Task goal
Give back every record exactly, with its pictures left out.
Records for processing section start
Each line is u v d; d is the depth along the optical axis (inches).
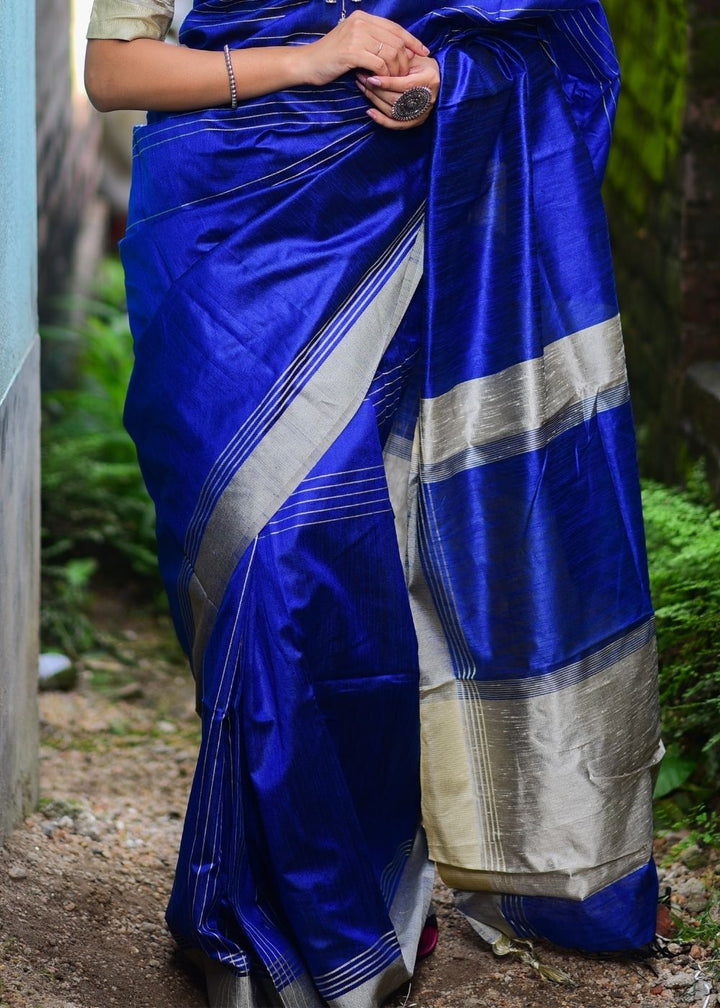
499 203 100.1
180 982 101.0
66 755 158.7
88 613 216.2
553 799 98.0
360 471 95.5
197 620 97.5
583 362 101.7
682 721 128.1
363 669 96.1
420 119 97.7
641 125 182.2
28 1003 90.9
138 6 98.0
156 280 99.6
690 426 166.9
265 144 97.5
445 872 101.7
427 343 99.3
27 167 126.2
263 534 93.2
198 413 96.1
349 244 98.3
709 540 135.3
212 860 92.4
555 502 99.4
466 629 99.4
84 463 229.6
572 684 98.6
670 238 172.4
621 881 99.2
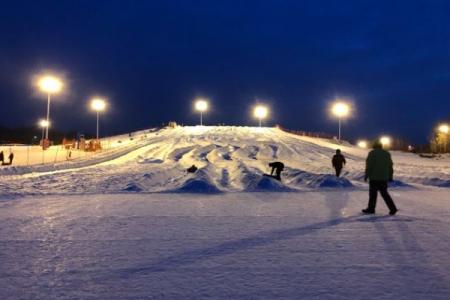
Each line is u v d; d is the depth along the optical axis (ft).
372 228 32.22
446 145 259.19
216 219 36.55
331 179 66.59
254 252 24.82
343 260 23.07
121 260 23.09
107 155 150.61
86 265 22.12
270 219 36.58
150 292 18.02
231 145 179.01
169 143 191.93
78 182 68.80
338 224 33.99
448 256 23.93
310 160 141.49
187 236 29.32
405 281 19.44
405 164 141.18
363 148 209.26
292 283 19.21
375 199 39.55
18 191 57.82
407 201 49.42
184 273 20.72
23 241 27.71
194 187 60.03
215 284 19.06
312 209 42.80
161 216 38.17
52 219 36.37
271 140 211.00
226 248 25.80
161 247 26.07
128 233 30.35
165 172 85.71
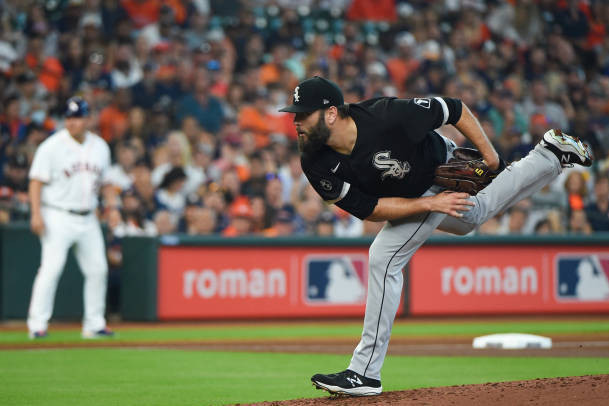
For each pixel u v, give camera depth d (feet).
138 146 139.54
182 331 109.40
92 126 143.33
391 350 86.84
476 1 190.70
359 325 118.83
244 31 170.71
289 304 122.52
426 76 173.06
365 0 186.60
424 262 125.80
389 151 49.34
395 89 173.78
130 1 165.58
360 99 166.61
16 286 116.67
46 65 151.94
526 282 129.08
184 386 63.00
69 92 147.23
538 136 164.45
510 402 44.83
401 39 176.96
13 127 141.38
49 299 97.96
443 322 121.90
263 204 132.67
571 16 193.77
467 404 45.24
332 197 50.88
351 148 49.29
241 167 146.82
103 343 94.68
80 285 118.52
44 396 58.54
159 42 165.78
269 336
Records for processing section end
Your solution
Each line is u v d; d is the depth along the optical axis (inches).
499 203 100.1
180 982 101.0
66 755 158.7
88 613 216.2
553 799 98.0
360 471 95.5
197 620 97.5
583 362 101.7
682 721 128.1
363 669 96.1
420 119 97.7
641 125 182.2
28 1003 90.9
138 6 98.0
156 280 99.6
690 426 166.9
265 144 97.5
445 872 101.7
427 343 99.3
27 167 126.2
263 534 93.2
198 413 96.1
349 244 98.3
709 540 135.3
212 860 92.4
555 502 99.4
466 629 99.4
84 463 229.6
572 684 98.6
670 238 172.4
621 881 99.2
Each line is u v d; d is the depth along the optical axis (ft).
372 228 32.22
446 145 259.19
216 219 36.55
331 179 66.59
254 252 24.82
343 260 23.07
121 260 23.09
107 155 150.61
86 265 22.12
270 219 36.58
150 292 18.02
231 145 179.01
169 143 191.93
78 182 68.80
338 224 33.99
448 256 23.93
310 160 141.49
187 236 29.32
405 281 19.44
405 164 141.18
363 148 209.26
292 283 19.21
375 199 39.55
18 191 57.82
407 201 49.42
184 273 20.72
23 241 27.71
194 187 60.03
215 284 19.06
312 209 42.80
161 216 38.17
52 219 36.37
271 140 211.00
226 248 25.80
161 247 26.07
128 233 30.35
165 172 85.71
For each pixel u v, give camera depth d (feet).
138 146 139.54
182 331 109.40
92 126 143.33
391 350 86.84
476 1 190.70
359 325 118.83
244 31 170.71
289 304 122.52
426 76 173.06
365 0 186.60
424 262 125.80
389 151 49.34
395 89 173.78
130 1 165.58
360 99 166.61
16 286 116.67
46 65 151.94
526 282 129.08
184 386 63.00
69 92 147.23
538 136 164.45
510 402 44.83
401 39 176.96
13 127 141.38
49 299 97.96
443 322 121.90
263 204 132.67
571 16 193.77
467 404 45.24
332 197 50.88
351 148 49.29
241 167 146.82
103 343 94.68
80 285 118.52
44 396 58.54
159 42 165.78
269 336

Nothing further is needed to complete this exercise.